PRDM6 expression in neuroepithelial stem cells induces medulloblastomas in mice. (A) Schematic of orthotopic human NES transplantation into the mouse cerebellum. (B) Outcomes of PRDM6 or EV NES cell transplantations in mice. d, days post-injection. (C) H&E staining of representative PRDM6 NES-derived tumor (left). Immunohistochemistry staining of PRDM6 via the V5 epitope tag (middle) and Ki67 (right) in PRDM6 NES-derived tumor. Dashed lines denote tumor margins.
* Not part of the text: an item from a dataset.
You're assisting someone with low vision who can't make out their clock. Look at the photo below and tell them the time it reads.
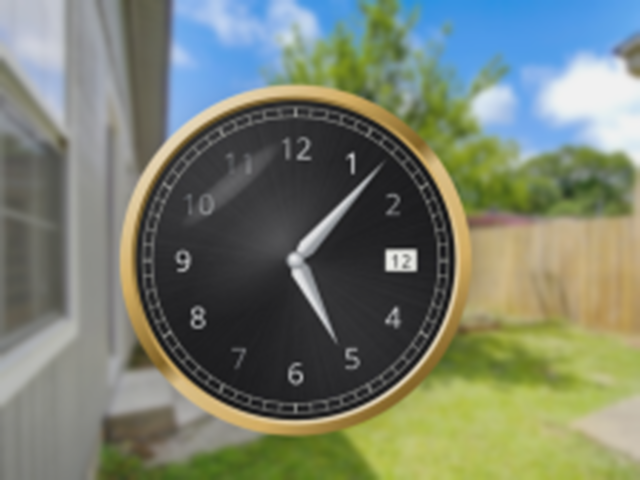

Main scale bars correspond to 100 µm; scale bars in insets correspond to 25 µm; black arrowheads in the middle panel inset denote anti-V5-reactive (PRDM6-expressing) nuclei; white arrowheads indicate PRDM6-negative nuclei; black arrowheads in the right panel inset denote Ki67-positive, proliferating cells. (D) Latency of tumor development after implantation of PRDM6-, MYCN- or MYCN-PRDM6 NES cells into the cerebellum of mice. Error bars represent SEM. P-values were determined by one-way ANOVA with Tukey’s post hoc correction. (E) Clustering of tumors derived from PRDM6-, MYCN-, or MYCN-PRDM6 NES cells with human medulloblastomas and pediatric, non-medulloblastoma (non-MB) CNS tumors.